**Exercise details**
With nothing added or dropped, output every record below exactly.
--- Available records Enclosed Below ---
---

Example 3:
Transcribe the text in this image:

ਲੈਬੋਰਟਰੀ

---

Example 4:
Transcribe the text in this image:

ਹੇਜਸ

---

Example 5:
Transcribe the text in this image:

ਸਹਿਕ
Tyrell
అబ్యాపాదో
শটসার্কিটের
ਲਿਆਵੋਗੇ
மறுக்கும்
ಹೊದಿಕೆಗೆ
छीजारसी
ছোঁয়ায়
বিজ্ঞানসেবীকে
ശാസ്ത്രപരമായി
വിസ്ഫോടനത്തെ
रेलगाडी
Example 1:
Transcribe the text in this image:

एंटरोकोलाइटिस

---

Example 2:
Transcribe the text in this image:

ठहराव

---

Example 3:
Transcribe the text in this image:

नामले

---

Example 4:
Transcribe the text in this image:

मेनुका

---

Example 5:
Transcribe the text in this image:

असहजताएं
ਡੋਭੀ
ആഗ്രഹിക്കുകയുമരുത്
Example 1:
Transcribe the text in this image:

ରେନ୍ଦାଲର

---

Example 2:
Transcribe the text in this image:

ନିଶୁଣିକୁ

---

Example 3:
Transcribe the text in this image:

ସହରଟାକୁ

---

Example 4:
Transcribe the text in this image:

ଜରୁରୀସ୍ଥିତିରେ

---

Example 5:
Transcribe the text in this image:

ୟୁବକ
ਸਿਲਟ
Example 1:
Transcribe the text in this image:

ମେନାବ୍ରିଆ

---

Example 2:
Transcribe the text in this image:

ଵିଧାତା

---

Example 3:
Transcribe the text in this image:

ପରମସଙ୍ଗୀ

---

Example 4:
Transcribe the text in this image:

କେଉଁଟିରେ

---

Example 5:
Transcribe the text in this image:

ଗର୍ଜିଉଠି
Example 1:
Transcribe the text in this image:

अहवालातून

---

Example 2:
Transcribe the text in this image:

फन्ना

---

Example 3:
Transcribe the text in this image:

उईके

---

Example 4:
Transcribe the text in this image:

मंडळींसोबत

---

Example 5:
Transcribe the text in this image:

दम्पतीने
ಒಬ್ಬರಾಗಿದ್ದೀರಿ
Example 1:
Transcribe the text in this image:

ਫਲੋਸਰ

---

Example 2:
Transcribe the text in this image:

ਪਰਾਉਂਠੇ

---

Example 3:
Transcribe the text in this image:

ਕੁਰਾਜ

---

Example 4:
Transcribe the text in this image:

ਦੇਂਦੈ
--- End of Enclosed Available records ---
**Written answer**
---

Example 3:
Transcribe the text in this image:

ਲੈਬੋਰਟਰੀ

---

Example 4:
Transcribe the text in this image:

ਹੇਜਸ

---

Example 5:
Transcribe the text in this image:

ਸਹਿਕ
Tyrell
అబ్యాపాదో
শটসার্কিটের
ਲਿਆਵੋਗੇ
மறுக்கும்
ಹೊದಿಕೆಗೆ
छीजारसी
ছোঁয়ায়
বিজ্ঞানসেবীকে
ശാസ്ത്രപരമായി
വിസ്ഫോടനത്തെ
रेलगाडी
Example 1:
Transcribe the text in this image:

एंटरोकोलाइटिस

---

Example 2:
Transcribe the text in this image:

ठहराव

---

Example 3:
Transcribe the text in this image:

नामले

---

Example 4:
Transcribe the text in this image:

मेनुका

---

Example 5:
Transcribe the text in this image:

असहजताएं
ਡੋਭੀ
ആഗ്രഹിക്കുകയുമരുത്
Example 1:
Transcribe the text in this image:

ରେନ୍ଦାଲର

---

Example 2:
Transcribe the text in this image:

ନିଶୁଣିକୁ

---

Example 3:
Transcribe the text in this image:

ସହରଟାକୁ

---

Example 4:
Transcribe the text in this image:

ଜରୁରୀସ୍ଥିତିରେ

---

Example 5:
Transcribe the text in this image:

ୟୁବକ
ਸਿਲਟ
Example 1:
Transcribe the text in this image:

ମେନାବ୍ରିଆ

---

Example 2:
Transcribe the text in this image:

ଵିଧାତା

---

Example 3:
Transcribe the text in this image:

ପରମସଙ୍ଗୀ

---

Example 4:
Transcribe the text in this image:

କେଉଁଟିରେ

---

Example 5:
Transcribe the text in this image:

ଗର୍ଜିଉଠି
Example 1:
Transcribe the text in this image:

अहवालातून

---

Example 2:
Transcribe the text in this image:

फन्ना

---

Example 3:
Transcribe the text in this image:

उईके

---

Example 4:
Transcribe the text in this image:

मंडळींसोबत

---

Example 5:
Transcribe the text in this image:

दम्पतीने
ಒಬ್ಬರಾಗಿದ್ದೀರಿ
Example 1:
Transcribe the text in this image:

ਫਲੋਸਰ

---

Example 2:
Transcribe the text in this image:

ਪਰਾਉਂਠੇ

---

Example 3:
Transcribe the text in this image:

ਕੁਰਾਜ

---

Example 4:
Transcribe the text in this image:

ਦੇਂਦੈ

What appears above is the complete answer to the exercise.